3.5.2 Secondary inorganic aerosol

Secondary inorganic aerosol (SIA) is the second major component of fine (11%) and coarse (8%) particles in Pune. The annual SIA concentration in Pune was 5.02 μg/m3 in fine particles, with strong seasonal variation (Fig. 3): highest in winter (7.15 μg/m3) and lowest in monsoon (1.95 μg/m3), whereas the annual SIA concentration in PM10 was 8.03 μg/m3, highest in winter (14.9 μg/m3) and lowest in monsoon (2.26 μg/m3). Atmospheric secondary SO42− and NO3 aerosols result primarily from the oxidation of sulfur dioxide and nitrogen oxides. The mass ratio of NO3/SO42− could be used as an indicator of the relative importance of mobile and stationary sources of sulfur and nitrogen in the atmosphere (He et al. 2017). The mass ratios of NO3/nss-SO42− higher than unity indicated that the particles were mainly from mobile sources (vehicular activity). Conversely, the mass ratios of NO3/nss-SO42− lower than unity suggested that the sources of particles came mainly from stationary sources (industrial activities). In this study, the average ratio of NO3/SO42− was 0.28 ± 0.12 and 0.44 ± 0.33 in fine and coarse particles, indicating a greater contribution of SO42− that shows the dominance of stationary sources compared to vehicular activity. Earlier studies reported a high average NO3/SO42− ratio in cities such as Bobadela (Almeida et al. 2005), Rio de Janeiro (Mariani and de Mello 2007) and Beirut (Kouyoumdjian and Saliba 2005) (Table 2).

The strong positive correlation between NO3 and SO42− in the coarse- (R2 = 0.81) and fine-mode (R2 = 0.65) particles indicates same anthropogenic origin over the Pune region. A positive correlation between NO3 and SO42− concentrations in the atmosphere has often been found (Harrison and Plo 1983; Wakamatsu et al. 1996; Pathak et al. 2009). However, strong negative correlation between SO42− and NO3 has also been reported on clear days, hazy days, foggy days, and respirable particulate air pollution days (Kong et al. 2014).

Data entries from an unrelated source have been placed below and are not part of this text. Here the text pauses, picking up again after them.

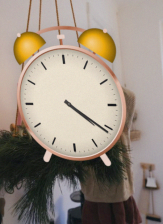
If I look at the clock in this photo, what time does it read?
4:21
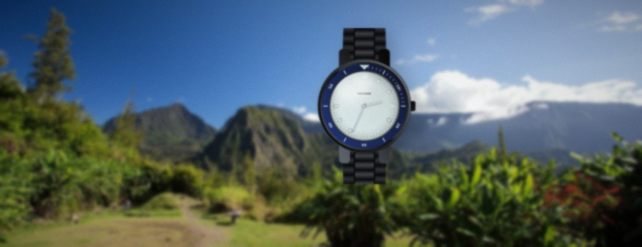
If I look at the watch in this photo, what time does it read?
2:34
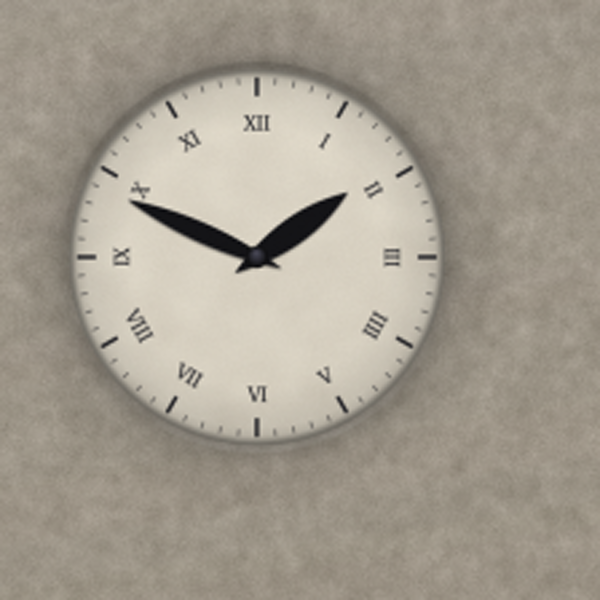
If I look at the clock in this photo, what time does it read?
1:49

3.5.3 Sea salt and crustal aerosols

The percentage contributions from different sources to the chemical ions in PM were calculated by using the crustal and marine fractions. Na+ was assumed to have originated fully from marine source and nss-Ca2+ was from crustal source. The nitrogenous ionic constituents such as NO3 and NH4+ were contributed primarily by anthropogenic sources and the contribution of natural sources was almost nil.

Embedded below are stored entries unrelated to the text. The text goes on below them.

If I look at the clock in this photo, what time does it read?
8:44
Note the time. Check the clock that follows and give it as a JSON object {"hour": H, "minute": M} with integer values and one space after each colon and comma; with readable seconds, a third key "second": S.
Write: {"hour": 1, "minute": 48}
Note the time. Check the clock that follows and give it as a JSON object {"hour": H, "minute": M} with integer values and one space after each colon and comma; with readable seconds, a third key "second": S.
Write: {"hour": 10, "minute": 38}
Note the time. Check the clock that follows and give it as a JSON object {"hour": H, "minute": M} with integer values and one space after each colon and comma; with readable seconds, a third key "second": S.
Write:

Sea salt (Na+ + ssCl + ss-Mg2+ + ss-Ca2+ + ss-K+) contributed substantially to coarse particle mass, accounting for 17% of the total mass. Sea salt-associated ions (mainly Na+, Cl) illustrate strong internal correlations (R2 = 0.93) and nearly zero intercept in PM10, denoting that they primarily originate from sea salt. The sea-salt aerosols had the highest concentrations in monsoon (25%) under the influence of air mass originating from over the Arabian Sea before arriving at the sampling site. A crustal source was observed to be the dominant source for Ca2+ aerosols in the Indian Subcontinent (Kulshrestha et al. 1998; Safai et al. 2010). In this study, soil/dust factor contributed the least, accounting for less than 2% PM2.5 mass and 5% of total PM10 mass. The contribution of dust was found to be higher in the monsoon (6% in PM10 and 3% in PM2.5), followed by winter (5% in PM10 and 3% in PM2.5) and summer (4% in PM10 and 2% in PM2.5).

4 Conclusions

The primary strengths of this study are the simultaneous collection (a year-round) of the fine- (PM2.5) and coarse-mode (PM10–2.5) particles at Pune, India. The observed values of PM are slightly higher than the annual standard stipulated by Indian National Ambient Air Quality Standard, and comparatively more that the threshold limit set by the World Health Organization. The mass balance of the determined components indicated that anthropogenic aerosols were the largest contributor to PM mass in Pune with a share of 55% of the fine-mode and 51% of the coarse-mode mass. The second largest contributor is the sea salt (11% of PM2.5 and 16% of PM10–2.5), followed by a minor contribution from dust aerosols. The 1-year averaged ratio of NO3/SO42− was 0.28 ± 0.12 and 0.44 ± 0.33 in fine and coarse mode, indicating a greater contribution of SO42−, which shows the dominance of stationary sources over vehicular emissions. Taken together, this study will be supportive to establish the baseline of fine and coarse particulate matter for policymakers and researchers.